Stephanie walked through the dark house between the two men. Fergal led the procession at an eager pace, Knacker following with less enthusiasm and a limp. She could hear him sniffing behind her, as if to clear the situation out of his nose and start over. No harm done, like. All she could feel was a relief she knew would be temporary, but at least the cap had stayed on the bottle of acid, and they hadn’t repeated their performance on the garden patio. Not yet anyway.
Stephanie could only guess at Bennet’s relationship with Knacker and Fergal. But if Bennet had been put inside a certain place as punishment, within this building, and if she was going to be put inside the same place so they could remove an inconvenience, then the destination she was being led to was as welcoming as the gallows.
She suspected the unseen occupants of the house had fallen into a hushed and expectant silence, like a crowd of shocked spectators with mouths agape because they knew all about the destination of the condemned. Because that is what Fergal had just done: sentenced and damned her. ‘They all end up in there anyway. Down there.’ So maybe the other women, the ones she heard at night, had been put inside a special place inside the house. And those that had died there had somehow survived.

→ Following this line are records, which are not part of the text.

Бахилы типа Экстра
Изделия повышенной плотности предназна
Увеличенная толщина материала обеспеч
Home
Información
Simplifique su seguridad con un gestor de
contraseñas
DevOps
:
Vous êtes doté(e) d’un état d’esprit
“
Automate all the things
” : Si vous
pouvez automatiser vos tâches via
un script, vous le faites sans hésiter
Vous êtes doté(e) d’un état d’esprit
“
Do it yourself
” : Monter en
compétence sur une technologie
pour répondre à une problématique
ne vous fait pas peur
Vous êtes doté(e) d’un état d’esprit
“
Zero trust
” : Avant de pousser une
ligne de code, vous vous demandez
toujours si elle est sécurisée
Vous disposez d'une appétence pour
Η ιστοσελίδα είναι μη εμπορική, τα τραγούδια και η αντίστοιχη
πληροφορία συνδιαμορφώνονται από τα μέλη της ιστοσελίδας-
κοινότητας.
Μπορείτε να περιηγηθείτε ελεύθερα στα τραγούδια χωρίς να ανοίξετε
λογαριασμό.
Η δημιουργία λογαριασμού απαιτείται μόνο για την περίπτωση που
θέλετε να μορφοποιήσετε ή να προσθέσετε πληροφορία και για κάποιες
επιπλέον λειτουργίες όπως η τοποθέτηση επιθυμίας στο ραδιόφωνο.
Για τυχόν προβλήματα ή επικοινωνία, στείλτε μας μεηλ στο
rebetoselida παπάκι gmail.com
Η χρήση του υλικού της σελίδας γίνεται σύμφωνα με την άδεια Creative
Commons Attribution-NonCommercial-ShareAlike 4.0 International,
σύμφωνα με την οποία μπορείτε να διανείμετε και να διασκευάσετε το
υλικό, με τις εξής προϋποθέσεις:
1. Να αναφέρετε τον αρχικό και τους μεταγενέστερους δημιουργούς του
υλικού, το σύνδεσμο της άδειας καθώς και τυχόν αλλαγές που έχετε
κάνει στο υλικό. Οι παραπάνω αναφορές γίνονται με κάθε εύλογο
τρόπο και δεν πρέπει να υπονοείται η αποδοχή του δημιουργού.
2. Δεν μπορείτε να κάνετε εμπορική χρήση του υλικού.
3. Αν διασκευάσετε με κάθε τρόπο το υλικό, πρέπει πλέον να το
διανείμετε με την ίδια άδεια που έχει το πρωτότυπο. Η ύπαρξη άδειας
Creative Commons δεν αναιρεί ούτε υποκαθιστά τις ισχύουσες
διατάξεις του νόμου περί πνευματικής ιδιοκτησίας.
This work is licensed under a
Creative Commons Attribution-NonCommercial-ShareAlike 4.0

Hints and subtexts, it was all she had to go on – all she ever had to go on in this house. If things were not clear from the outset in a situation that a person had any doubts about, that person should just start running. Nothing was worth the risk of this. She knew that now. But the penny had dropped too late for her.
Her mind drifted to a memory of Fergal’s long silhouette bowed, as if in worship, outside the solitary interior door of the ground floor. Because that was where she was going. To meet whatever occupied the locked rooms in the lowest level of the house; whatever had obsessed Fergal and made him stand alone in the musty darkness, as if he were waiting for a sign, or listening to instructions from it or Bennet, from the other side of that door.
We’s all got our little quirks, like.
The door had opened the day Margaret was killed; the day there was no going back for anyone.
Black Maggie.
Stephanie kept her face turned away from the stairwell window to avoid a glimpse of the freshly stained garden patio. The innards of the house suggested the structure was more active now too; silent, but humming with an unwelcome energy. Was it her imagination or had the death of youth awoken the site from slumber? She believed she had been trapped inside the house’s dreams, but now prayed that she would never have to bear its fully awoken consciousness. She wondered if anyone ever got out of this building alive.
Stephanie stopped on the first floor landing and closed her eyes until the worst of the feeling of dread and vertigo passed. She would do anything to be back inside her old room there, even with the hole burned through the floor.
You will never leave here.
She would become one of them. An unrecorded death. A trace of someone who sobbed through the night and muttered from behind a poorly decorated wall; one of them who murmured from the floor, or paced the wretched passages of the house, cold and lonely and looking for companionship.
‘Oh, God.’
Fergal stopped and turned to confront her. ‘He ain’t here no more.’ His face was expressionless, but his eyes were alive with what could have been excitement tinged with awe, or even terror.
He eventually smiled in acknowledgement that she must have fully grasped the enormity of what she was about to experience and endure, but would never walk away from, not in any physical sense. Fergal was proud of his role as facilitator. She suspected the cousins might be middle men for something that one of them denied the existence of, and the other didn’t fully understand.
Stephanie’s face screwed up for tears that never came because she was too frightened to cry. She clutched her hands to her cheeks, then placed one hand on the banister rail before she fell. ‘I’m not . . . No . . . I’m not . . . I won’t leave.’ She wasn’t sure who she was even speaking to.
An eternal sorrow. A freezing forever. Perpetually trapped, lost, and only feared if discovered.
It never ends.
‘What . . . will I be?’
Would she remember anything, or only bits of things? Would she shiver and repeat herself in the darkness, always wanting to wake while being unable to rouse? Would there be some sense of will and volition in an endless entrapment? Would only her final state of terror transfer into the cold infinity?
Bennet. Bennet the rapist still followed his nature. So who was she? What was she now? She was terror, grief, despair and confusion. Just like the other women. Was that to be her sentence? Forever.
Stephanie turned around and tried to run back up the stairs to the second floor. Knacker caught her in his arms like a deceitful saviour. Fergal came up quickly from behind and slipped long fingers through Stephanie’s hair. His hand became a vice to hold her head steady. His terrible breath puffed about her face. ‘You belong to the Maggie, bitch. We’re all hers here.’